Even so, what if PSEG’s New Jersey units really did land on hard times? No one would deny that nuclear producers haven’t faced challenges in recent years.

The answer to this question is simple. If the plants begin to struggle, they and the company can (and should) utilize existing regional solutions. Both plants (Hope Creek and Salem) provide energy across state lines. It is therefore wrong to pin any potential assistance purely on the checkbooks of New Jersey residents. What’s more, Gov.-elect Phil Murphy has announced his intention to rejoin the Regional Greenhouse Gas Initiative (RGGI), which, as its name suggests, is a cross-state endeavor. That system would allow the plants to get tens of millions of dollars in extra revenue on an annual basis. There’s also PJM, the regional grid operator, which has existing protocols for struggling generators and is proposing price formation reforms to prop up struggling energy sources. Also relevant is the federal government, which is examining national reforms to help nuclear providers in the wholesale power market.

Political reality

The political reality is equally important. The chairman of the Senate Environment and Energy Committee (one of the legislative committees considering the proposal) said this spring that the proper starting point for potential assistance was a study. There are also numerous valid questions about PSEG’s desire to push a bill through the lame-duck session, where the timeframe for scrutiny and dissent is tight and special deals try to go unnoticed.

All of this suggests a subsidy from Trenton is not (nor would it ever be) the way to go. And New Jersey residents agree. One survey showed that “69 percent of voters oppose the state Legislature giving a financial subsidy to a nuclear power company that would be in addition to the revenue that company already receives from New Jersey customers.” Other research, by the Rutgers Eagleton Center for Public Polling, demonstrated that 75 percent “are not interested in subsidizing already profitable nuclear power companies.”
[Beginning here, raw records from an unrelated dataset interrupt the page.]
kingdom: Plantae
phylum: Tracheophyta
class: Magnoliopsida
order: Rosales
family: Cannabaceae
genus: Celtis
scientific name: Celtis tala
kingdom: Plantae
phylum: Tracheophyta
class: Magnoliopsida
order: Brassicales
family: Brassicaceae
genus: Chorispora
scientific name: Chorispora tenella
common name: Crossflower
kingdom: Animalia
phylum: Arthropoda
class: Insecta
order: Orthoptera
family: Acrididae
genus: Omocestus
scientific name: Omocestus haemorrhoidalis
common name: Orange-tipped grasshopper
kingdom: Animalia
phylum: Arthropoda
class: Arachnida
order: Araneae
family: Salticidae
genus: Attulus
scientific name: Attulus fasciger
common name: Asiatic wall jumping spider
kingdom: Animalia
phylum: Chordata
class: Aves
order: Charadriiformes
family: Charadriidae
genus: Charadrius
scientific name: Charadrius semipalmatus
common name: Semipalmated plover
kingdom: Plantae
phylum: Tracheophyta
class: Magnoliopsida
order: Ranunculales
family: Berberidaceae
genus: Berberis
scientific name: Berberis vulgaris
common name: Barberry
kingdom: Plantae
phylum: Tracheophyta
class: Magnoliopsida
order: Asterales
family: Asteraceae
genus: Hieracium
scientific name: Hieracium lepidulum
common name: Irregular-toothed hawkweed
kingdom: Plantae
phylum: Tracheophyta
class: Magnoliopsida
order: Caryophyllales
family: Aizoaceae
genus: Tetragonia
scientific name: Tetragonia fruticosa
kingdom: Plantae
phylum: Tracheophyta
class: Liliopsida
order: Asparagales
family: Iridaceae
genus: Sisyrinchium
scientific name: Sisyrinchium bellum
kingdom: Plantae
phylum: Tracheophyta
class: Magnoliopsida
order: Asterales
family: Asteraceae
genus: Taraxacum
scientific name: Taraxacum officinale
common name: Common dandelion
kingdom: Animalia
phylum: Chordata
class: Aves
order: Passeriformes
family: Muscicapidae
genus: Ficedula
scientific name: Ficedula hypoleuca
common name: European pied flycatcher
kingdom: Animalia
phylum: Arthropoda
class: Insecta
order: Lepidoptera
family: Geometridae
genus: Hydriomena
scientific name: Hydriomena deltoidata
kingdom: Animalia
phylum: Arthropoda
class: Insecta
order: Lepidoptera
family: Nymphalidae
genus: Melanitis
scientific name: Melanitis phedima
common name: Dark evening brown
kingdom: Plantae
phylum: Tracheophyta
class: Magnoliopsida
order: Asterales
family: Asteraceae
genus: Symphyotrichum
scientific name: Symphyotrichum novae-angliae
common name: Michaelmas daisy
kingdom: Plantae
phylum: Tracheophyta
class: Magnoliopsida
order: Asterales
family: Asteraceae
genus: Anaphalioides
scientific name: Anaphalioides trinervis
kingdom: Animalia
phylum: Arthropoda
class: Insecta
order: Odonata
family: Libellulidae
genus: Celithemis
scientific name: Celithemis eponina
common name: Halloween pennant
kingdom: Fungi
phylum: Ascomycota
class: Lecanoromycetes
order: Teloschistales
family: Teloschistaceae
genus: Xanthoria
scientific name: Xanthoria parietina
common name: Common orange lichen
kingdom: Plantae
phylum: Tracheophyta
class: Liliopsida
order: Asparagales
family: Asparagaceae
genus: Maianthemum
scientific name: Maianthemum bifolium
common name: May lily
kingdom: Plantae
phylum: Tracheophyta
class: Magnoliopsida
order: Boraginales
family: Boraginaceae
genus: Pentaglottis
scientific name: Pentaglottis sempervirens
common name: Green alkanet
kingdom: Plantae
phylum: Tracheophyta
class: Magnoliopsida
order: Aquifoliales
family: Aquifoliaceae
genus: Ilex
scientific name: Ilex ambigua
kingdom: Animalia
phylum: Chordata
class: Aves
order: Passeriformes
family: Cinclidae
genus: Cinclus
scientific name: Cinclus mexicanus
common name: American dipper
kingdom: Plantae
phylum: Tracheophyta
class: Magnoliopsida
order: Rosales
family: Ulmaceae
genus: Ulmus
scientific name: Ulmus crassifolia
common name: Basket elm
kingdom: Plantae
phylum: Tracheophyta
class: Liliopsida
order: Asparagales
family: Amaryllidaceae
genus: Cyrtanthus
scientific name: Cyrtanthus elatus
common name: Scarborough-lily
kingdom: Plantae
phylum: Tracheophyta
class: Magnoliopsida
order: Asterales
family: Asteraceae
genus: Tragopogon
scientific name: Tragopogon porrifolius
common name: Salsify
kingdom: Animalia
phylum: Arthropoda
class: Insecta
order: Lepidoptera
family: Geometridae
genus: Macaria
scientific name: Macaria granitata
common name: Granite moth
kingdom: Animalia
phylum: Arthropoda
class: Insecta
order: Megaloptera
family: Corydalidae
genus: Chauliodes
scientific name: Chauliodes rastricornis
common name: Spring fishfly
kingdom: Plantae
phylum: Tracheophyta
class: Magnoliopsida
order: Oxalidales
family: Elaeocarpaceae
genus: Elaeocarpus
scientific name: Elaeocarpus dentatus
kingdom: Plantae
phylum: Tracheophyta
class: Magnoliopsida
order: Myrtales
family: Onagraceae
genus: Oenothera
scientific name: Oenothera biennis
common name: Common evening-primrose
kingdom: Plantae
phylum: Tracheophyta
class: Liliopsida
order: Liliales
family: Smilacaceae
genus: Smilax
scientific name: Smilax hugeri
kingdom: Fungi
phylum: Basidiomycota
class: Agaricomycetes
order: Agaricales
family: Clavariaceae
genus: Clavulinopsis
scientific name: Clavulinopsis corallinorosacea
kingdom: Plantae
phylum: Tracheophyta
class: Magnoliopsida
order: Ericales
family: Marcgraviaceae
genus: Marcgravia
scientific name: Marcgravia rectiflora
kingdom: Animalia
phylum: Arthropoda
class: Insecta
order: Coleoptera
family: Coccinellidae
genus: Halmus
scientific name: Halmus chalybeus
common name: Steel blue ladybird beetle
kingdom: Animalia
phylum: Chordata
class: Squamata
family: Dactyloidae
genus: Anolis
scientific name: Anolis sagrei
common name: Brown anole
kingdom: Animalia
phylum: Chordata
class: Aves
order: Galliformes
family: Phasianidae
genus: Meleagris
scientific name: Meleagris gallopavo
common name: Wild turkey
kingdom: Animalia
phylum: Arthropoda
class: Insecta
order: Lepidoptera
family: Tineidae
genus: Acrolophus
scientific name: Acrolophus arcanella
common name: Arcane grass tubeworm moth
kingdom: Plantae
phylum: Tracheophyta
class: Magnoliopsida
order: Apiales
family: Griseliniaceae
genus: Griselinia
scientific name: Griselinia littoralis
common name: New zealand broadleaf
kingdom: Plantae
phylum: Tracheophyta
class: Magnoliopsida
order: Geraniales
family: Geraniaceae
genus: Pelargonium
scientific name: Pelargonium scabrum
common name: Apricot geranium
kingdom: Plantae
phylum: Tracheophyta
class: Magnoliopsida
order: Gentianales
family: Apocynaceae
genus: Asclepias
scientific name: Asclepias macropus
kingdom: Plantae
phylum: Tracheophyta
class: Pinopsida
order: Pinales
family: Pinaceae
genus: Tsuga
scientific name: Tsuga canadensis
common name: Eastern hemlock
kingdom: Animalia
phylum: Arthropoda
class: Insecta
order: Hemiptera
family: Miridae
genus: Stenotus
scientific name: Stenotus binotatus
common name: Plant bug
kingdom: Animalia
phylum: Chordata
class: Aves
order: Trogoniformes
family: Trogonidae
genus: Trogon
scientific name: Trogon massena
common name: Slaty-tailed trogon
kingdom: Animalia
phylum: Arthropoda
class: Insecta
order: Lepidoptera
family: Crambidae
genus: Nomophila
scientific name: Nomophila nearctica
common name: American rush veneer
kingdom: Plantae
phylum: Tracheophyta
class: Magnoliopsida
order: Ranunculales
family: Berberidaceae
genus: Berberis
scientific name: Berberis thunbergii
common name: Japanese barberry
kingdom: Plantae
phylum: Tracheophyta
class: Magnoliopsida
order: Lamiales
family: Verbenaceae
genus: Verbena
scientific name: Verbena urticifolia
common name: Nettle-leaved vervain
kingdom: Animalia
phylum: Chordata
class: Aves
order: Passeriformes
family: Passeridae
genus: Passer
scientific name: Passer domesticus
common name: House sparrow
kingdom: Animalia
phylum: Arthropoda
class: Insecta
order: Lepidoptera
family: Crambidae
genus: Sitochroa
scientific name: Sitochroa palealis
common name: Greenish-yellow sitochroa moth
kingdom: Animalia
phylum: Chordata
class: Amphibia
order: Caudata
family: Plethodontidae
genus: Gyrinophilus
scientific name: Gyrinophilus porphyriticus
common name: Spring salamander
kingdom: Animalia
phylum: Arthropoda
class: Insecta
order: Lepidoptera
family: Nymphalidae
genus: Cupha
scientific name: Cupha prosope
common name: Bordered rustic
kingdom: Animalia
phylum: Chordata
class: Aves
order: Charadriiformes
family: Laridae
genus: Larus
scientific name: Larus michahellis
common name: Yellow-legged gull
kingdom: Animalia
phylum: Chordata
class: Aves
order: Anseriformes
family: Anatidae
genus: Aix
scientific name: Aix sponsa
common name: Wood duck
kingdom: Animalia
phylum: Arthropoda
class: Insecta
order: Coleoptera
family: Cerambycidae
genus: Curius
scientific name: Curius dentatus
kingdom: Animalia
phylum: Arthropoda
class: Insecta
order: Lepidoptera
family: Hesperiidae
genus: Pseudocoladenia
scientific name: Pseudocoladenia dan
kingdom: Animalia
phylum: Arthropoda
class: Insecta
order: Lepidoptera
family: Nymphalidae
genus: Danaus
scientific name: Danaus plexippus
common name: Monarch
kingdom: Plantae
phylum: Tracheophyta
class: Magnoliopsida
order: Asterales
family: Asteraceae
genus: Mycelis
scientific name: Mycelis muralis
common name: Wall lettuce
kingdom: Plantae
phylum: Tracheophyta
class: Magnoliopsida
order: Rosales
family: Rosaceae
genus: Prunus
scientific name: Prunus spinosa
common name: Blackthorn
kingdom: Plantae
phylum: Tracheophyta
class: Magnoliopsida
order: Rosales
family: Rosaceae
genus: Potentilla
In the end, lawmakers must ask themselves a fundamental question: Should New Jersey ratepayers fund a policy that will inevitably wreak havoc on their energy bills, just to subsidize nuclear plants that are currently secure and can rely on regional solutions should they ever need help?

It may seem like a loaded question, but the answer, again, is simple. A special deal for PSEG is not necessary assistance or wise public policy. It’s an energy tax hike, and New Jersey mustn’t succumb to it.